OpenBSD Journal

SecurityFocus writer has a clue.

Contributed by jose on from the simple-firewalls dept.

Leon Yendor writes: "Kelly Martin ( the content editor for SecurityFocus ) has an article (at http://www.securityfocus.com/columnists/216 ) about the prevalent worms attacking Microsoft products.

It's nice to see what he is using to keep them out of his LAN....... "

(Comments are closed)


Comments
  1. By Chris Humphries () chris@unixfu.net on http://unixfu.net/

    I just wish that I could get the people to read it that should read it, yet odds are that they will not due to the length of it.

    Everyone bought Jose's Worm book?
    http://tinyurl.com/yurxq

    It is a good book, help support. Don't be a cheap bastid ;)

    Comments
    1. By Anonymous Coward () on

      Uhh $85.00 ? I think not.

      Comments
      1. By Anonymous Coward () on

        http://www.pricegrabber.com/search_getprod.php/isbn=1580535372/ut=cfd7df02ff60e924

        Price comparison engines can be your friend if you are cheap. Or maybe I should say enemy? There's one listed there for $95 despite the easy $75 find!

        Also keep in mind, that not every book is for every reader. Jose has an OpenBSD book on the way and my guess is it will be more affordable and I believe it's from a different publisher.

  2. By jose () on http://monkey.org/~jose/

    i've actually implemented some of the things i talk about in my worms book, on OpenBSD no less! specifically you can easily use PF to prevent direct-to-MX worms from making egress connections, and i wrote "vthrottle", a sendmail plugin (using the milter mechanism), which can be used to slow down the spread of worms via mail. someone at ualberta in calgary (not beck, someone who knows him i think) is using openbsd based bridges to detect upswings in host activity. should be easy to enforce host behaviors using this mechanism (similar to vthrottle but for network activity in general).

    just a few thoughts. both of these things will help you keep your network (ie at work) safe from threats. it's all about the generic approach. signature detection is old school, it's quickly becoming irrlevant as the speed and frequency of malware (viruses, worms) increases.

    poke around on my website for vthrottle.

    Comments
    1. By Chris Humphries () chris@unixfu.net on http://unixfu.net/

      Signature based IDS (snort, etc) always i thought were next to useless.

      Anomoly ones are much better, most attacks and worms do not seem smart enough to appear to be doing something normal or something another process would be doing. Though of course, this can be bypassed, but most people that write attack worms and scripts do not seem to be this smart or even care/know (at least the ones in the wild filling up my logs).

      hopefully people this skilled are writing this code as a job, and not wanting to go to jail and snicker with their kiddie friends.

      --
      i dont have facts or statistics to back up this post :)

      Comments
      1. Comments
        1. By Chris Humphries () chris@unixfu.net on http://unixfu.net/

          which is highly unlikely. the effort and risk is not work the gain :)

          though it may be true. the sole purpose of virii and worms is to spread and replicate. being noticed kinda defeats the purpose it seems, yet well noticed worms are still around. guess stupidity and ignorance win :)

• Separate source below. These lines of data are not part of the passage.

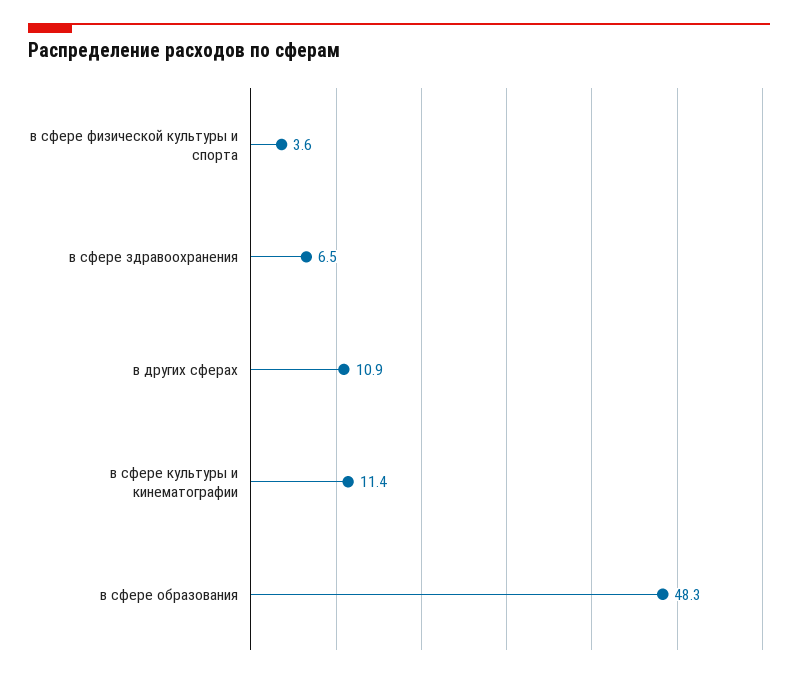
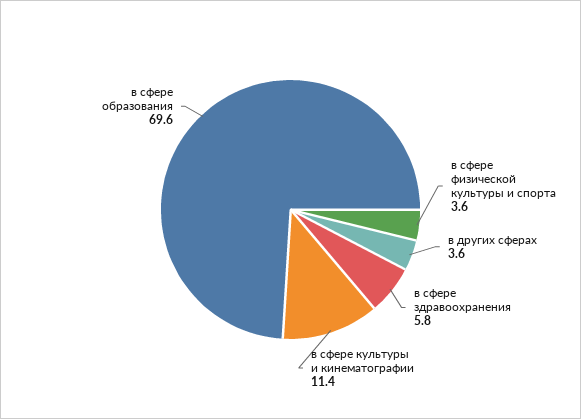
  {
    "в сфере физической культуры и спорта": 3.6,
-   "в сфере здравоохранения": 6.5,
+   "в сфере здравоохранения": 5.8,
-   "в других сферах": 10.9,
+   "в других сферах": 3.6,
    "в сфере культуры и кинематографии": 11.4,
-   "в сфере образования": 48.3
+   "в сфере образования": 69.6
  }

      2. By Anonymous Coward () on

        It does an amazing job with scans. And it does handle anomolous behavior, despite being signature based. There are some signatures for anomolous behavior- weird ip protocols, for example. And it's amazingly fast and configurable.

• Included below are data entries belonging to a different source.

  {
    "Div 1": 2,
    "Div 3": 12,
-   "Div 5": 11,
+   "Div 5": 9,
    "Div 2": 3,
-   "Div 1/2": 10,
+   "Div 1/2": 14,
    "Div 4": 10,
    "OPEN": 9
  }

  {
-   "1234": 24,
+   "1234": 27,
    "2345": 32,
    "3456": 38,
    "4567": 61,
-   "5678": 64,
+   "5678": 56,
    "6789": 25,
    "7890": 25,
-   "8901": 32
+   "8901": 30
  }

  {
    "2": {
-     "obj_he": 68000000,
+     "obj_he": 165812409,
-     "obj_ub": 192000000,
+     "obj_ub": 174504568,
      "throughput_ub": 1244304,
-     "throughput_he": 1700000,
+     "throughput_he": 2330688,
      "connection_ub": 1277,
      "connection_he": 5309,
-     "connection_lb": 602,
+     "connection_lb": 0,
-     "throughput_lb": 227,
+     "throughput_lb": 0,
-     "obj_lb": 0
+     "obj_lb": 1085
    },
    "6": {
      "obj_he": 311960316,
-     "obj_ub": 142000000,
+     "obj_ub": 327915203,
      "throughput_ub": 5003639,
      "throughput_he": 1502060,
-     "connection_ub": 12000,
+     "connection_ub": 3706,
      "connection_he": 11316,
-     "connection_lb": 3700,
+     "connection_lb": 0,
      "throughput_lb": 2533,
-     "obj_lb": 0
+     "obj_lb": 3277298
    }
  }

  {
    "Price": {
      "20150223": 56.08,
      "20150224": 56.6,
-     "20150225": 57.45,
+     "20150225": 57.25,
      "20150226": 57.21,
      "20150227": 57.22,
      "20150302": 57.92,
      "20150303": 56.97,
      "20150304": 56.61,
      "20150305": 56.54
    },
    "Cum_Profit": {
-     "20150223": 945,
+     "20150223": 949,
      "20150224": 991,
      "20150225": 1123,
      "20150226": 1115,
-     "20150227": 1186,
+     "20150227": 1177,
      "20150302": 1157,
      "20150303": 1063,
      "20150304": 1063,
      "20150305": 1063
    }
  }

        If you are able to to enumerate the acceptable types of traffic with any kind of specificity, you could have a catch-all rule for the remaining traffic.

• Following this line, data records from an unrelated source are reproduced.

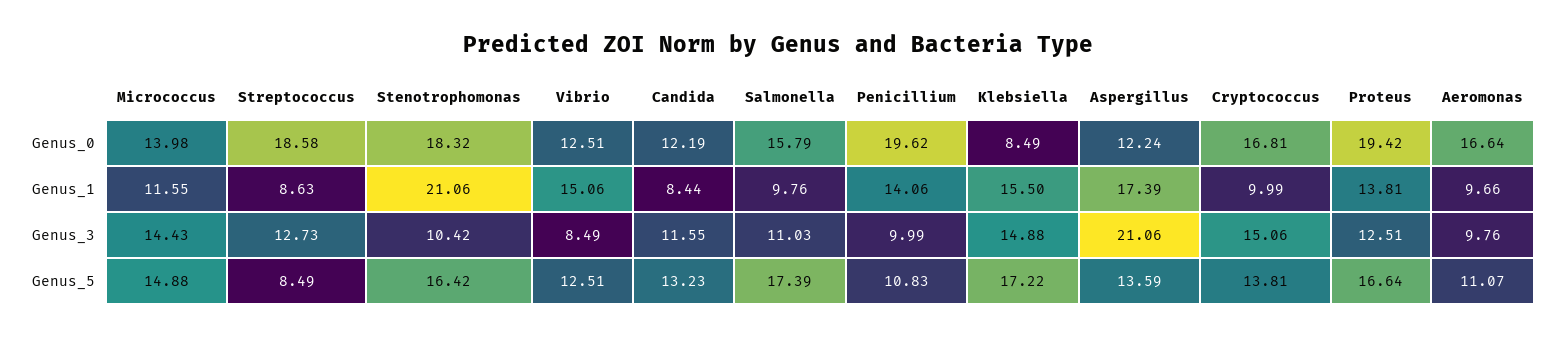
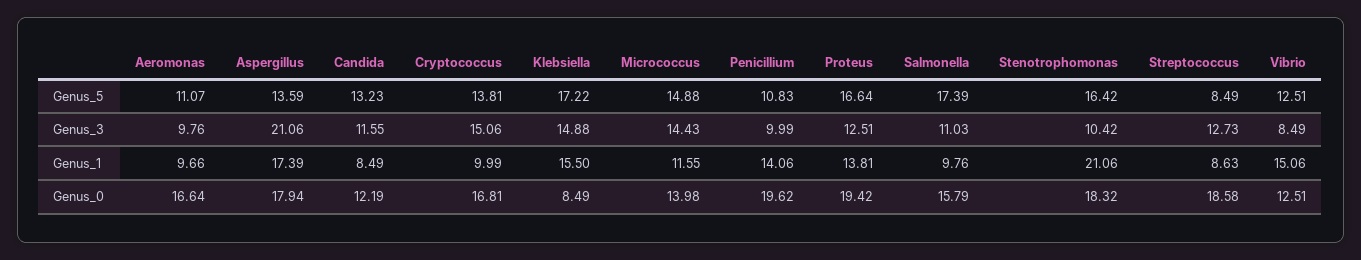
  {
    "Micrococcus": {
      "Genus_0": 13.98,
      "Genus_1": 11.55,
      "Genus_3": 14.43,
      "Genus_5": 14.88
    },
    "Streptococcus": {
      "Genus_0": 18.58,
      "Genus_1": 8.63,
      "Genus_3": 12.73,
      "Genus_5": 8.49
    },
    "Stenotrophomonas": {
      "Genus_0": 18.32,
      "Genus_1": 21.06,
      "Genus_3": 10.42,
      "Genus_5": 16.42
    },
    "Vibrio": {
      "Genus_0": 12.51,
      "Genus_1": 15.06,
      "Genus_3": 8.49,
      "Genus_5": 12.51
    },
    "Candida": {
      "Genus_0": 12.19,
-     "Genus_1": 8.44,
+     "Genus_1": 8.49,
      "Genus_3": 11.55,
      "Genus_5": 13.23
    },
    "Salmonella": {
      "Genus_0": 15.79,
      "Genus_1": 9.76,
      "Genus_3": 11.03,
      "Genus_5": 17.39
    },
    "Penicillium": {
      "Genus_0": 19.62,
      "Genus_1": 14.06,
      "Genus_3": 9.99,
      "Genus_5": 10.83
    },
    "Klebsiella": {
      "Genus_0": 8.49,
      "Genus_1": 15.5,
      "Genus_3": 14.88,
      "Genus_5": 17.22
    },
    "Aspergillus": {
-     "Genus_0": 12.24,
+     "Genus_0": 17.94,
      "Genus_1": 17.39,
      "Genus_3": 21.06,
      "Genus_5": 13.59
    },
    "Cryptococcus": {
      "Genus_0": 16.81,
      "Genus_1": 9.99,
      "Genus_3": 15.06,
      "Genus_5": 13.81
    },
    "Proteus": {
      "Genus_0": 19.42,
      "Genus_1": 13.81,
      "Genus_3": 12.51,
      "Genus_5": 16.64
    },
    "Aeromonas": {
      "Genus_0": 16.64,
      "Genus_1": 9.66,
      "Genus_3": 9.76,
      "Genus_5": 11.07
    }
  }

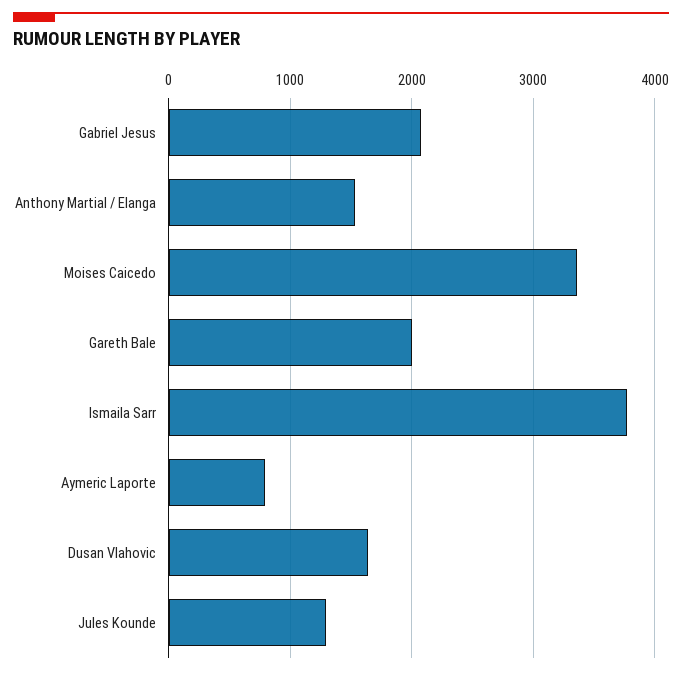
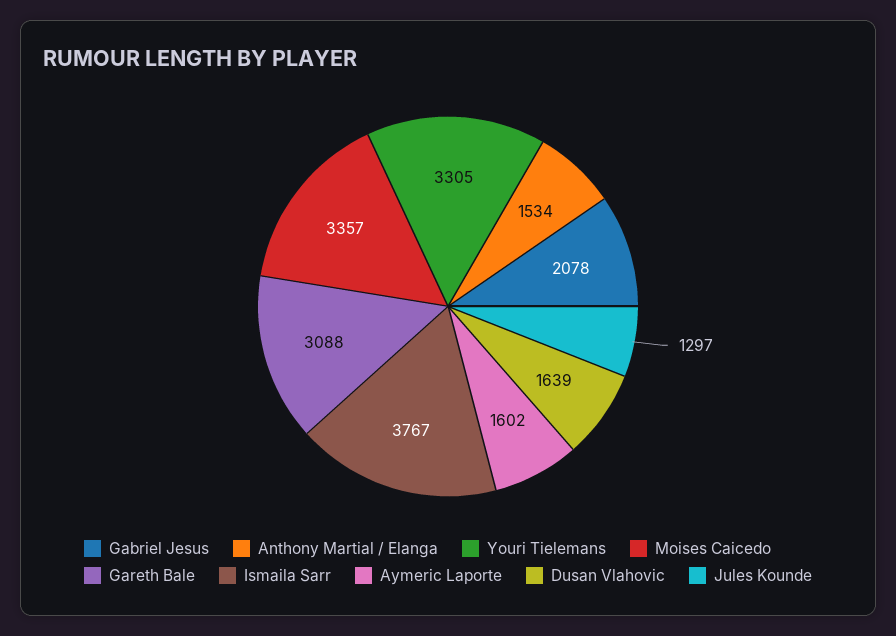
  {
    "Gabriel Jesus": 2078,
    "Anthony Martial / Elanga": 1534,
    "Moises Caicedo": 3357,
-   "Gareth Bale": 2000,
+   "Gareth Bale": 3088,
    "Ismaila Sarr": 3767,
-   "Aymeric Laporte": 800,
+   "Aymeric Laporte": 1602,
    "Dusan Vlahovic": 1639,
-   "Jules Kounde": 1297
+   "Jules Kounde": 1297,
+   "Youri Tielemans": 3305
  }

        I think it's hard to run a recon and attack without tripping one of the rules. I pay attention to the scans.

        One trick is to have a tcpdump audit that captures 200 bytes of every packet that transits your net. Then all a kiddie has to do is violate one snort rule and you can correlate with everything else that has transpired. IP w.x.y.z scanning? What else did they try? Host a.b.c.d was scanned? What else went to it? Did its behavior change? Bingo! That 0-day 'sploit is now all over BugTraq, SecurityFocus and Whitehats. Even if the scan was sourced differently than the attack, I still have a good chance to pick up on it thanks to Snort.

        I'm looking at anomoly-based NIDS, too. And host-based IDS (using things like Tripwire) are a big part of the picture, too.

        Any suggestions? I am going to take a look at Shadow pretty soon.

    2. By Anthony () on

      It's just the "University of Calgary" now. :)

      Comments
      1. By Anonymous Coward () on

        > It's just the "University of Calgary" now. :)

        Or he just means the University of Alberta but got the city mixed up.